This is almost our catch phrase. In every class we teach Kimberly and I always say that the answer to every question about SQL Server *starts* with "It depends" – except one: "should auto-shrink be enabled?" :-)

Seriously though, there's a bit of an unnecessary backlash against the phrase "it depends" and I'd like to clarify why we think it's a totally valid way to start an answer.

I think the backlash stems from consultants and trainers using it as the answer to any question they don't know the answer to and then not expounding any further. That's a crappy way to answer a question as "it depends" on it's own doesn't really provide anything useful and I can totally understand people getting frustrated by that. I think that people would be much better answering "I don't know" rather than trying to cover up lack of knowledge by simply saying "it depends" – there's no shame in admitting you don't know something – nobody knows everything about SQL Server.

I find the denigration of the phrase annoying though, as nearly all the answers really do start with "it depends". I don't want this to turn into one of those marketing-ish 'hire-us' blog posts, but one of the reasons Kimberly and I are so well-known for saying "it depends" is because we spend so much time in our classes explaining *why* it depends, *what* it depends on, and *when* it depends.
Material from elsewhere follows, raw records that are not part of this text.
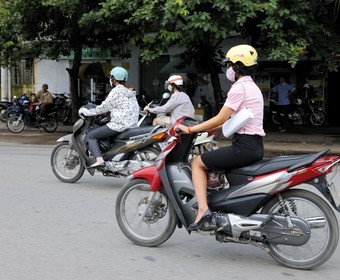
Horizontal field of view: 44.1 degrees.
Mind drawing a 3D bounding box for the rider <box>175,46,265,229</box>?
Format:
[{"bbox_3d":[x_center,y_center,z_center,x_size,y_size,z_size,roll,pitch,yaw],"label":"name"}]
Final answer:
[{"bbox_3d":[0.403,-0.011,3.053,0.600,1.300,0.560,2,7,24],"label":"rider"}]

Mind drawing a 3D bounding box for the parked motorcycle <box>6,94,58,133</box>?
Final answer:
[{"bbox_3d":[-4.282,-0.791,13.060,1.800,1.150,0.680,1,6,14],"label":"parked motorcycle"}]

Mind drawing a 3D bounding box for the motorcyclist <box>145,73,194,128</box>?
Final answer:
[{"bbox_3d":[0.036,-0.322,6.100,0.700,1.220,0.560,2,7,25],"label":"motorcyclist"}]

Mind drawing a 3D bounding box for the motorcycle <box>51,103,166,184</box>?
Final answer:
[{"bbox_3d":[-0.834,0.089,5.420,1.850,1.070,0.700,2,7,28],"label":"motorcycle"}]

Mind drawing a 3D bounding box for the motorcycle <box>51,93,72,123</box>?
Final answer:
[{"bbox_3d":[-4.229,-1.219,15.646,0.700,1.100,1.850,-5,7,-35],"label":"motorcycle"}]

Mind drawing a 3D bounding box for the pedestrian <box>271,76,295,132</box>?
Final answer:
[{"bbox_3d":[3.311,-1.047,12.311,0.660,1.660,0.360,1,7,20],"label":"pedestrian"}]

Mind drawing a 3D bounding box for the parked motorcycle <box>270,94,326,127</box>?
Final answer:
[{"bbox_3d":[4.382,-0.992,14.308,1.900,1.090,0.720,0,6,5],"label":"parked motorcycle"}]

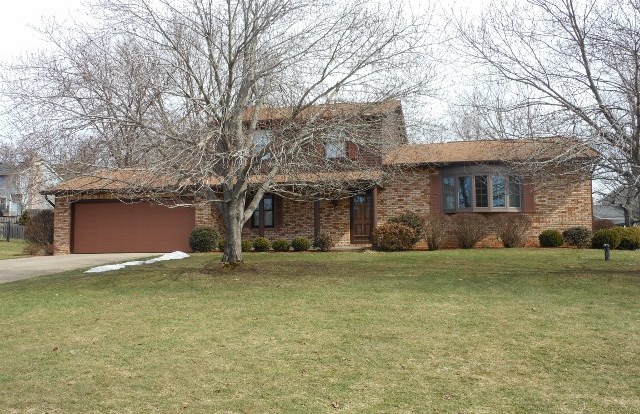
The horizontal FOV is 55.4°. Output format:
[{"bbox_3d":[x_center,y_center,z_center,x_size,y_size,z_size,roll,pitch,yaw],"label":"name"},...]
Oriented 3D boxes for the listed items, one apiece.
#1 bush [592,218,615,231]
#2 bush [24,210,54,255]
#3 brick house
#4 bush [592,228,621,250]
[{"bbox_3d":[11.807,1.066,25.500,1.200,1.100,1.200,-1,-3,11],"label":"bush"},{"bbox_3d":[-11.819,1.078,25.800,1.300,1.900,1.300,-1,-3,11],"label":"bush"},{"bbox_3d":[0.014,-1.451,27.605,21.143,6.760,9.700,-1,-3,11],"label":"brick house"},{"bbox_3d":[9.687,1.075,20.700,0.980,0.740,0.980,-1,-3,11],"label":"bush"}]

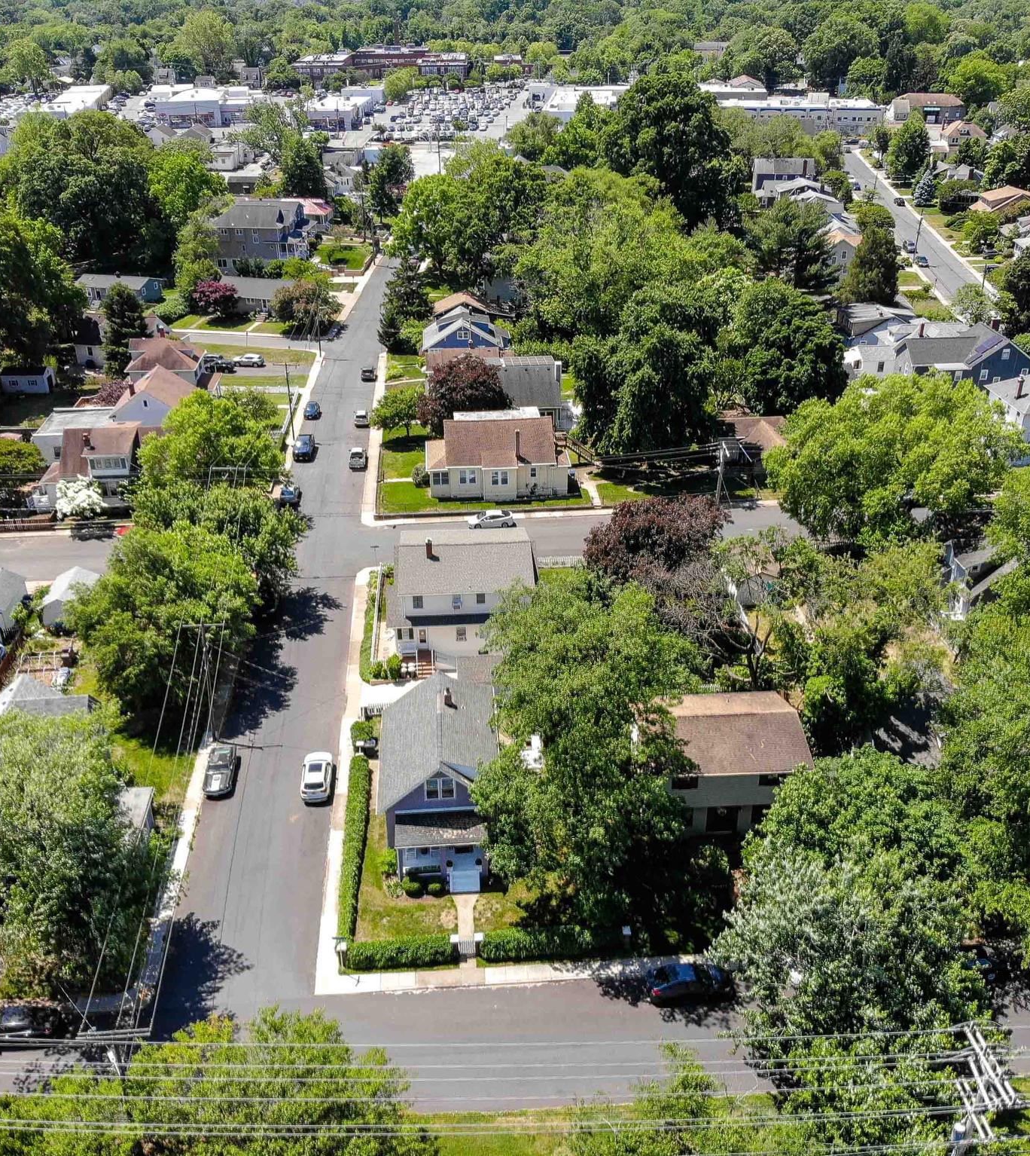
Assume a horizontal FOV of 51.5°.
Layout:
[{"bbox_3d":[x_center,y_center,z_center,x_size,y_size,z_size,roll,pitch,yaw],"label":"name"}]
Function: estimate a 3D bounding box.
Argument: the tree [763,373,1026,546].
[{"bbox_3d":[36.626,-11.106,104.294,23.530,16.390,23.060,0,29,0],"label":"tree"}]

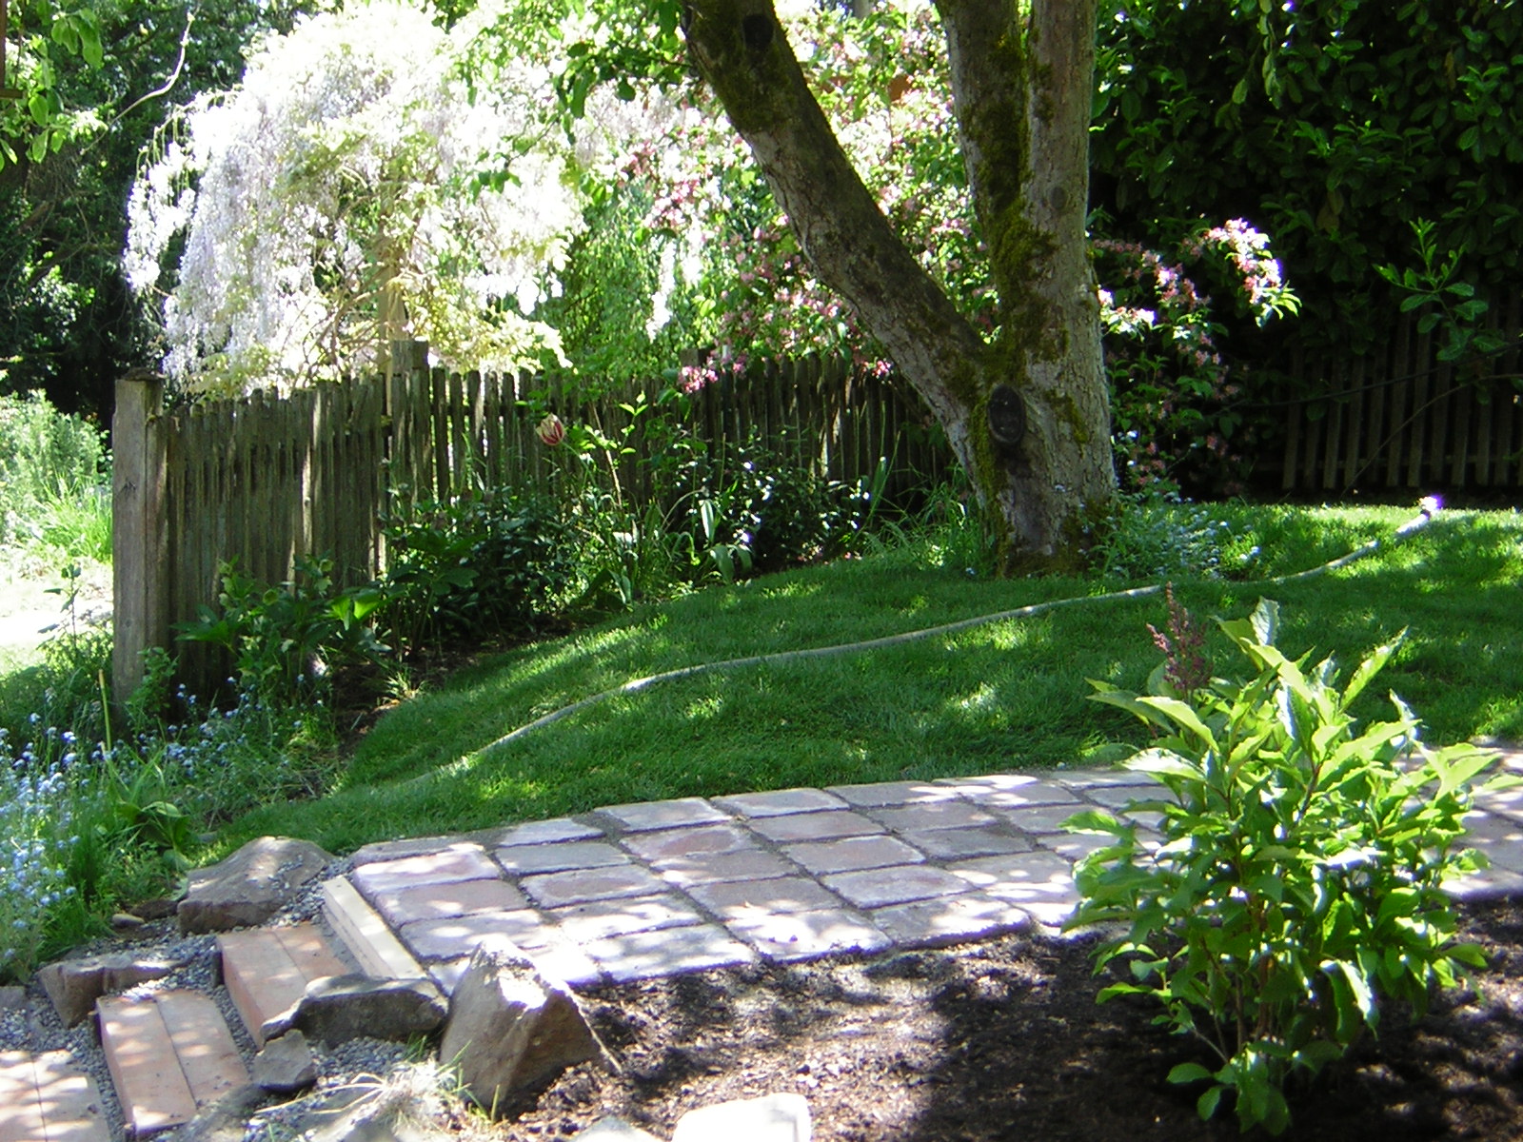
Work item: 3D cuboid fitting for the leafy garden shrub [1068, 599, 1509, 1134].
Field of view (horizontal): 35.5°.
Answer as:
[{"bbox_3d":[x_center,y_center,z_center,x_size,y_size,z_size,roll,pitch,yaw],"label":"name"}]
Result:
[{"bbox_3d":[0.757,0.400,3.400,0.620,0.740,0.580,1,11,0],"label":"leafy garden shrub"}]

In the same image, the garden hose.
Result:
[{"bbox_3d":[0.690,0.103,6.070,3.550,0.210,0.300,-7,14,-36],"label":"garden hose"}]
Occasionally I can even say *who* made it depend too :-) We even have "It depends" emblazoned on the back of our SQLskills instructor t-shirts.
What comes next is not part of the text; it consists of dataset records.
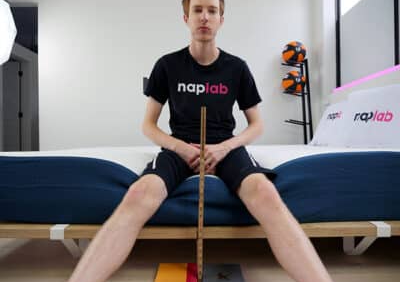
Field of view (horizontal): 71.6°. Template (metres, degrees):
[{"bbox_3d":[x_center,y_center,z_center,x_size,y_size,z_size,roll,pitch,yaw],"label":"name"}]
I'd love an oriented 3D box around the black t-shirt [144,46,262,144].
[{"bbox_3d":[0.025,-0.185,1.230,0.500,0.480,0.270,-1,0,0],"label":"black t-shirt"}]

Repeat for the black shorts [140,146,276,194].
[{"bbox_3d":[0.030,0.080,1.140,0.490,0.210,0.420,-1,0,0],"label":"black shorts"}]

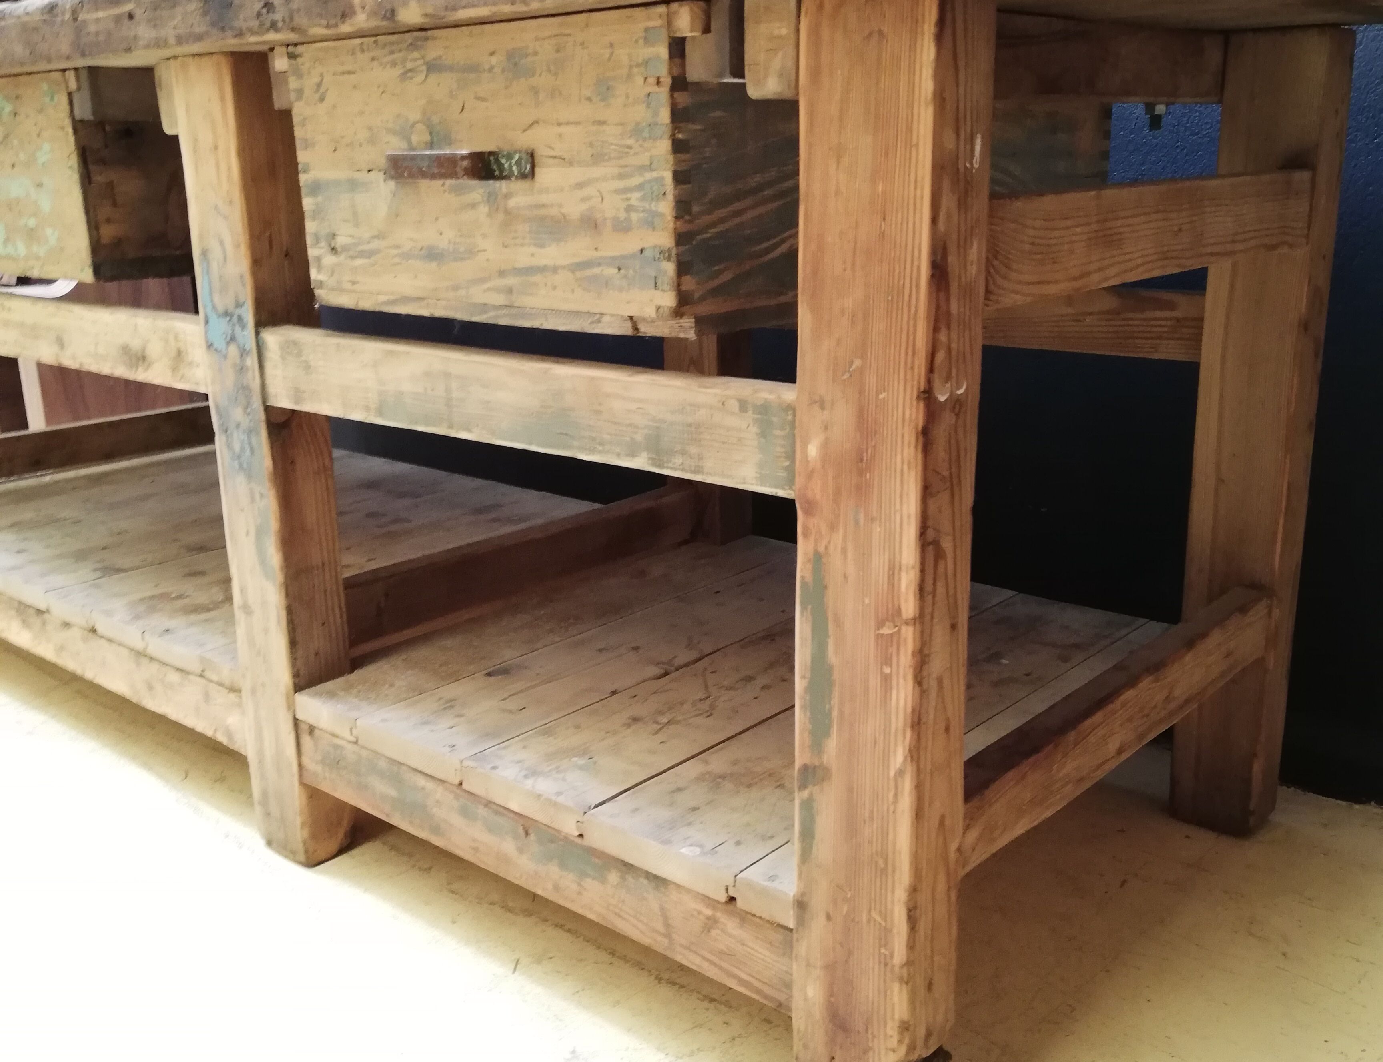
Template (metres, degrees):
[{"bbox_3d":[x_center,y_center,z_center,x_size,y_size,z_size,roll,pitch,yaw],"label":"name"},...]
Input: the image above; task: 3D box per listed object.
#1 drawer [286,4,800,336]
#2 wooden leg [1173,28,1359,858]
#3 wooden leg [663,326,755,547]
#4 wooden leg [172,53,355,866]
[{"bbox_3d":[0.032,-0.320,1.234,0.425,0.205,0.620,12,20,40],"label":"drawer"},{"bbox_3d":[0.559,-0.075,1.381,0.092,0.788,0.068,12,20,40],"label":"wooden leg"},{"bbox_3d":[0.024,-0.189,1.859,0.093,0.780,0.070,12,20,40],"label":"wooden leg"},{"bbox_3d":[-0.408,-0.052,1.363,0.098,0.780,0.066,12,20,40],"label":"wooden leg"}]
Almost as bad as saying "it depends" without the follow-on explanation is saying the answer is *always* such-and-such. That can be really damaging as nothing is black-and-white (except not using auto-shrink! :-) but teaching that it is can lead to propagation of misleading information out into the community.

My challenge to you: next time you hear someone say "it depends", ask them to explain. You'll get a really good feeling for their depth of knowledge and honesty if they can explain to your satisfaction, as otherwise "it depends" is really saying "I don't know".

And don't be scared to say "I don't know" – you'll get way more respect than trying to BS an answer.